▶ [Requirement] Copy out, word for word and in full, the text on Brazil in 1917 that follows.

▶ [Excerpt to read]
┄┄┄┄┄┄┄┄┄┄┄┄┄┄┄┄┄┄┄┄
Events in the year 1917 in Brazil.

Incumbents

Federal government 
 President: Venceslau Brás 
 Vice President: Urbano Santos da Costa Araújo

Governors 
 Alagoas: João Batista Accioli Jr. 
 Amazonas: Pedro de Alcântara Bacelar
 Bahia: Antônio Ferrão Muniz de Aragão
 Ceará: João Tomé de Sabóia e Silva
 Goiás:
 until 9 May: Aprígio José de Sousa
 9 May - 14 July: Salatiel Simões de Lima
 from 14 July: João Alves de Castro
 Maranhão:
 until 20 March: Herculano Nina Parga
 from 20 March Antônio Brício de Araújo
 Mato Grosso: Caetano Manuel de Faria e Albuquerque, then Camilo Soares de Moura, then Cipriano da Costa Ferreira
 Minas Gerais: Delfim Moreira
 Pará: 
 until 1 February: Enéas Martins
 from 1 February: Lauro Sodré
 Paraíba: Francisco Camilo de Holanda
 Paraná: Afonso Camargo
 Pernambuco: Manuel Antônio Pereira Borba
 Piauí: Eurípedes Clementino de Aguiar
 Rio Grande do Norte: Joaquim Ferreira Chaves
 Rio Grande do Sul: Antônio Augusto Borges de Medeiros
 Santa Catarina:
 São Paulo: 
 Sergipe:

Vice governors 
 Rio Grande do Norte:
 São Paulo:

Events 
5 April - The steamship Paraná, loaded with coffee and travelling in accordance with the demands made on neutral countries, is torpedoed by a German submarine; three Brazilians are killed.
┄┄┄┄┄┄┄┄┄┄┄┄┄┄┄┄┄┄┄┄
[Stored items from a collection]

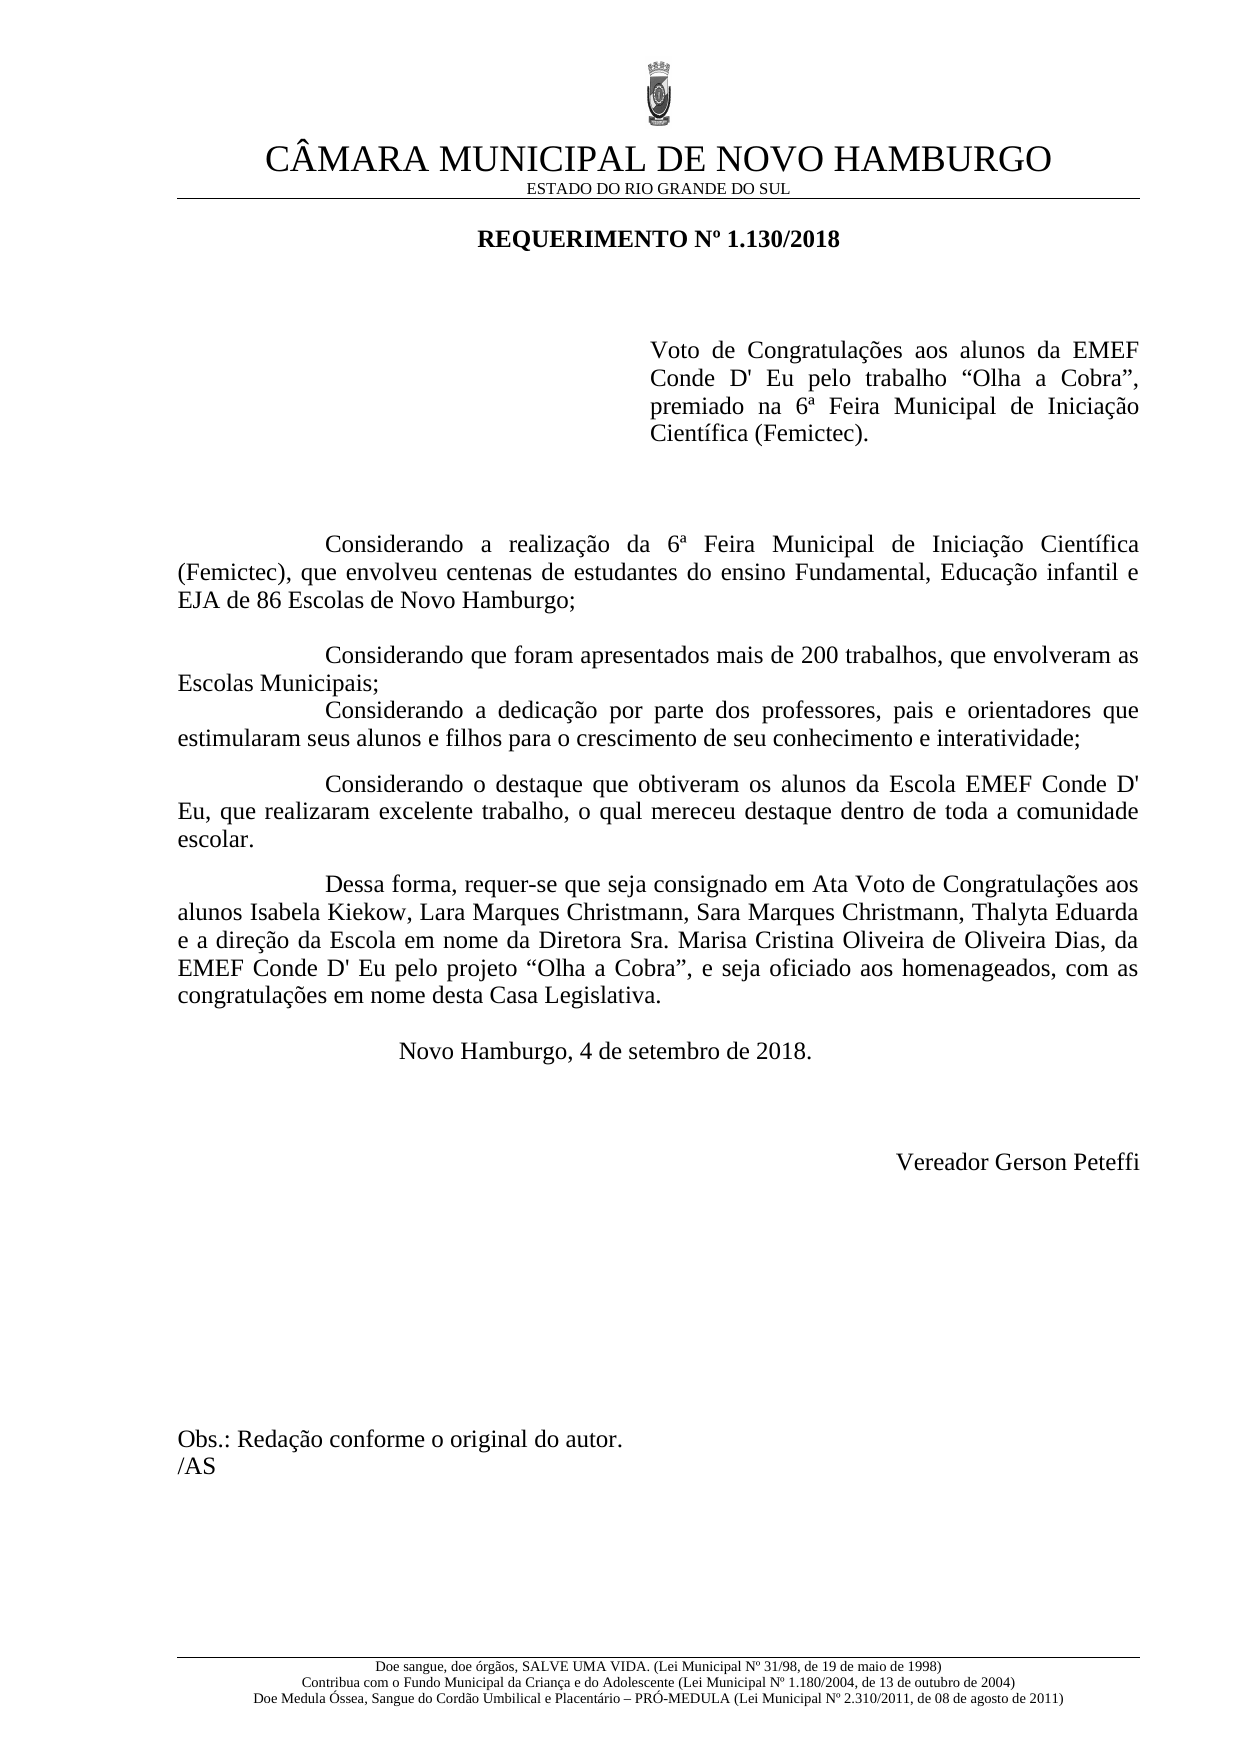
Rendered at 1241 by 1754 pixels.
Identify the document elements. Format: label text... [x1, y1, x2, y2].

text Considerando a dedicação por parte dos professores, pais e orientadores que estimularam seus alunos e filhos para o crescimento de seu conhecimento e interatividade; [177, 697, 1140, 752]
text Dessa forma, requer-se que seja consignado em Ata Voto de Congratulações aos alunos Isabela Kiekow, Lara Marques Christmann, Sara Marques Christmann, Thalyta Eduarda e a direção da Escola em nome da Diretora Sra. Marisa Cristina Oliveira de Oliveira Dias, da EMEF Conde D' Eu pelo projeto “Olha a Cobra”, e seja oficiado aos homenageados, com as congratulações em nome desta Casa Legislativa. [177, 871, 1140, 1009]
text Considerando a realização da 6ª Feira Municipal de Iniciação Científica (Femictec), que envolveu centenas de estudantes do ensino Fundamental, Educação infantil e EJA de 86 Escolas de Novo Hamburgo; [177, 530, 1140, 613]
text Considerando o destaque que obtiveram os alunos da Escola EMEF Conde D' Eu, que realizaram excelente trabalho, o qual mereceu destaque dentro de toda a comunidade escolar. [177, 770, 1140, 853]
text Voto de Congratulações aos alunos da EMEF Conde D' Eu pelo trabalho “Olha a Cobra”, premiado na 6ª Feira Municipal de Iniciação Científica (Femictec). [650, 336, 1140, 447]
text /AS [177, 1452, 1140, 1480]
text Obs.: Redação conforme o original do autor. [177, 1425, 1140, 1452]
text REQUERIMENTO Nº 1.130/2018 [177, 226, 1140, 253]
list Novo Hamburgo, 4 de setembro de 2018. [177, 1037, 1140, 1064]
text Considerando que foram apresentados mais de 200 trabalhos, que envolveram as Escolas Municipais; [177, 641, 1140, 697]
text Vereador Gerson Peteffi [177, 1148, 1140, 1175]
┄┄┄┄┄┄┄┄┄┄┄┄┄┄┄┄┄┄┄┄
▶ [Response below]
Events in the year 1917 in Brazil.

Incumbents

Federal government 
 President: Venceslau Brás 
 Vice President: Urbano Santos da Costa Araújo

Governors 
 Alagoas: João Batista Accioli Jr. 
 Amazonas: Pedro de Alcântara Bacelar
 Bahia: Antônio Ferrão Muniz de Aragão
 Ceará: João Tomé de Sabóia e Silva
 Goiás:
 until 9 May: Aprígio José de Sousa
 9 May - 14 July: Salatiel Simões de Lima
 from 14 July: João Alves de Castro
 Maranhão:
 until 20 March: Herculano Nina Parga
 from 20 March Antônio Brício de Araújo
 Mato Grosso: Caetano Manuel de Faria e Albuquerque, then Camilo Soares de Moura, then Cipriano da Costa Ferreira
 Minas Gerais: Delfim Moreira
 Pará: 
 until 1 February: Enéas Martins
 from 1 February: Lauro Sodré
 Paraíba: Francisco Camilo de Holanda
 Paraná: Afonso Camargo
 Pernambuco: Manuel Antônio Pereira Borba
 Piauí: Eurípedes Clementino de Aguiar
 Rio Grande do Norte: Joaquim Ferreira Chaves
 Rio Grande do Sul: Antônio Augusto Borges de Medeiros
 Santa Catarina:
 São Paulo: 
 Sergipe:

Vice governors 
 Rio Grande do Norte:
 São Paulo:

Events 
5 April - The steamship Paraná, loaded with coffee and travelling in accordance with the demands made on neutral countries, is torpedoed by a German submarine; three Brazilians are killed.